■ **Records to process**:
Segment Open

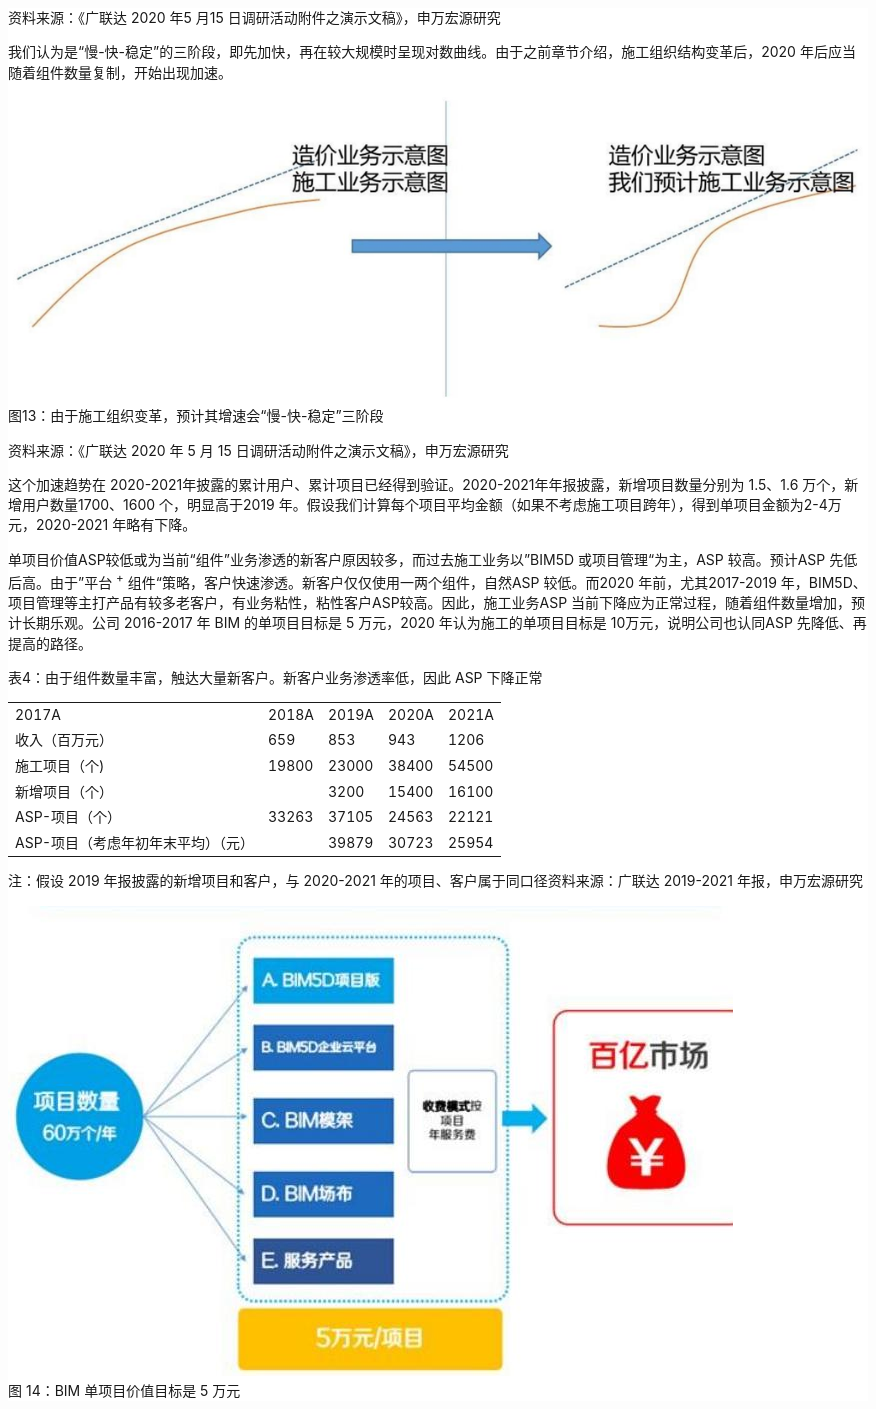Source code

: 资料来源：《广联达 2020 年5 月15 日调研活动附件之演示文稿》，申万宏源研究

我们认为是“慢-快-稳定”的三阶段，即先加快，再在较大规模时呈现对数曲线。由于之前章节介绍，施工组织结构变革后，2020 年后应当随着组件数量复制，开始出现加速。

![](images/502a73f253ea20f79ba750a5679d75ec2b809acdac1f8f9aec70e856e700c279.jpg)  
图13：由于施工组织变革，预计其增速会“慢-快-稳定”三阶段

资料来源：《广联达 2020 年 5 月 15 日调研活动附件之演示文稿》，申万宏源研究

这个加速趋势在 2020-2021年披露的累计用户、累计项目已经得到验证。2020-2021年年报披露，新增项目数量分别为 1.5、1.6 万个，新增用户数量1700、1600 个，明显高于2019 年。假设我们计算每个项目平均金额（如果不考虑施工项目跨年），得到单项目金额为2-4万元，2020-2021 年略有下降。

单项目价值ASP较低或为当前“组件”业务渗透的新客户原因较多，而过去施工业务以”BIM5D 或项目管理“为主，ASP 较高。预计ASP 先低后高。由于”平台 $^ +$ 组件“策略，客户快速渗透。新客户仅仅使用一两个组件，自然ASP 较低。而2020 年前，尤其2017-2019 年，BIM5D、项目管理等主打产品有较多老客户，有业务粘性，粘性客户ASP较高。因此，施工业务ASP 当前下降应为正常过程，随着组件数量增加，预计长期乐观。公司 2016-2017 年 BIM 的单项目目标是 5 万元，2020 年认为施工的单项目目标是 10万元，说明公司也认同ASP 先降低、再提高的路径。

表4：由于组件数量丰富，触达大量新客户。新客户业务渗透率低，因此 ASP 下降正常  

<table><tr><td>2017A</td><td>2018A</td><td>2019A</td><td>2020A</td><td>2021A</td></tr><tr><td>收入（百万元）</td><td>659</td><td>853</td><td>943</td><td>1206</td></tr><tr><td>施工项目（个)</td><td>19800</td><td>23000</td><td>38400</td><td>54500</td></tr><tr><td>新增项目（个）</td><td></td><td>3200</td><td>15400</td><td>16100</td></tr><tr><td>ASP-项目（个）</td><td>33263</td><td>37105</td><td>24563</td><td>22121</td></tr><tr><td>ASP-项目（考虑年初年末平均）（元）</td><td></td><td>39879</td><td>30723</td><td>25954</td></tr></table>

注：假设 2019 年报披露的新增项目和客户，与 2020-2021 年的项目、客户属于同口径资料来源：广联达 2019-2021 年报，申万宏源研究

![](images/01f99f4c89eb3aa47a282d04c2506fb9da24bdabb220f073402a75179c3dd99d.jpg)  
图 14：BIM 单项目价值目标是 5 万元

Segment Closed

■ **Activity**:
Retype the whole of the data verbatim. Skip every picture.

■ **Solution for this task**:
Source code

: 资料来源：《广联达 2020 年5 月15 日调研活动附件之演示文稿》，申万宏源研究

我们认为是“慢-快-稳定”的三阶段，即先加快，再在较大规模时呈现对数曲线。由于之前章节介绍，施工组织结构变革后，2020 年后应当随着组件数量复制，开始出现加速。

![](images/502a73f253ea20f79ba750a5679d75ec2b809acdac1f8f9aec70e856e700c279.jpg)  
图13：由于施工组织变革，预计其增速会“慢-快-稳定”三阶段

资料来源：《广联达 2020 年 5 月 15 日调研活动附件之演示文稿》，申万宏源研究

这个加速趋势在 2020-2021年披露的累计用户、累计项目已经得到验证。2020-2021年年报披露，新增项目数量分别为 1.5、1.6 万个，新增用户数量1700、1600 个，明显高于2019 年。假设我们计算每个项目平均金额（如果不考虑施工项目跨年），得到单项目金额为2-4万元，2020-2021 年略有下降。

单项目价值ASP较低或为当前“组件”业务渗透的新客户原因较多，而过去施工业务以”BIM5D 或项目管理“为主，ASP 较高。预计ASP 先低后高。由于”平台 $^ +$ 组件“策略，客户快速渗透。新客户仅仅使用一两个组件，自然ASP 较低。而2020 年前，尤其2017-2019 年，BIM5D、项目管理等主打产品有较多老客户，有业务粘性，粘性客户ASP较高。因此，施工业务ASP 当前下降应为正常过程，随着组件数量增加，预计长期乐观。公司 2016-2017 年 BIM 的单项目目标是 5 万元，2020 年认为施工的单项目目标是 10万元，说明公司也认同ASP 先降低、再提高的路径。

表4：由于组件数量丰富，触达大量新客户。新客户业务渗透率低，因此 ASP 下降正常  

<table><tr><td>2017A</td><td>2018A</td><td>2019A</td><td>2020A</td><td>2021A</td></tr><tr><td>收入（百万元）</td><td>659</td><td>853</td><td>943</td><td>1206</td></tr><tr><td>施工项目（个)</td><td>19800</td><td>23000</td><td>38400</td><td>54500</td></tr><tr><td>新增项目（个）</td><td></td><td>3200</td><td>15400</td><td>16100</td></tr><tr><td>ASP-项目（个）</td><td>33263</td><td>37105</td><td>24563</td><td>22121</td></tr><tr><td>ASP-项目（考虑年初年末平均）（元）</td><td></td><td>39879</td><td>30723</td><td>25954</td></tr></table>

注：假设 2019 年报披露的新增项目和客户，与 2020-2021 年的项目、客户属于同口径资料来源：广联达 2019-2021 年报，申万宏源研究

![](images/01f99f4c89eb3aa47a282d04c2506fb9da24bdabb220f073402a75179c3dd99d.jpg)  
图 14：BIM 单项目价值目标是 5 万元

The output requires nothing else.